▸ JOB
Turn the text in the data below into a numbered list with one item per line, skipping blank lines and leaving out the pictures.

------------------------------------------------

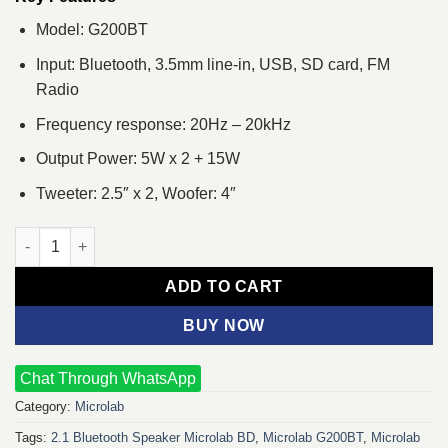
Model: G200BT
Input: Bluetooth, 3.5mm line-in, USB, SD card, FM
Radio
Frequency response: 20Hz – 20kHz
Output Power: 5W x 2 + 15W
Tweeter: 2.5″ x 2, Woofer: 4″
Microlab G200BT 2.1 RGB Multimedia Bluetooth Speaker quanti
ADD TO CART
BUY NOW
Chat Through WhatsApp
Category:
Microlab
Tags:
2.1 Bluetooth Speaker Microlab BD
,
Microlab G200BT
,
Microlab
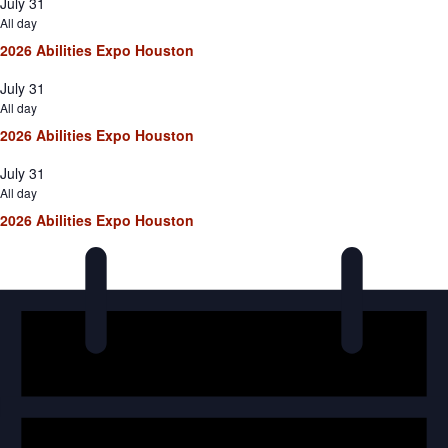
July 31
All day
2026 Abilities Expo Houston
July 31
All day
2026 Abilities Expo Houston
July 31
All day
2026 Abilities Expo Houston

------------------------------------------------

▸ REPLY TO THE TASK
1. Model: G200BT
2. Input: Bluetooth, 3.5mm line-in, USB, SD card, FM
3. Radio
4. Frequency response: 20Hz – 20kHz
5. Output Power: 5W x 2 + 15W
6. Tweeter: 2.5″ x 2, Woofer: 4″
7. Microlab G200BT 2.1 RGB Multimedia Bluetooth Speaker quanti
8. ADD TO CART
9. BUY NOW
10. Chat Through WhatsApp
11. Category:
12. Microlab
13. Tags:
14. 2.1 Bluetooth Speaker Microlab BD
15. ,
16. Microlab G200BT
17. ,
18. Microlab
19. July 31
20. All day
21. 2026 Abilities Expo Houston
22. July 31
23. All day
24. 2026 Abilities Expo Houston
25. July 31
26. All day
27. 2026 Abilities Expo Houston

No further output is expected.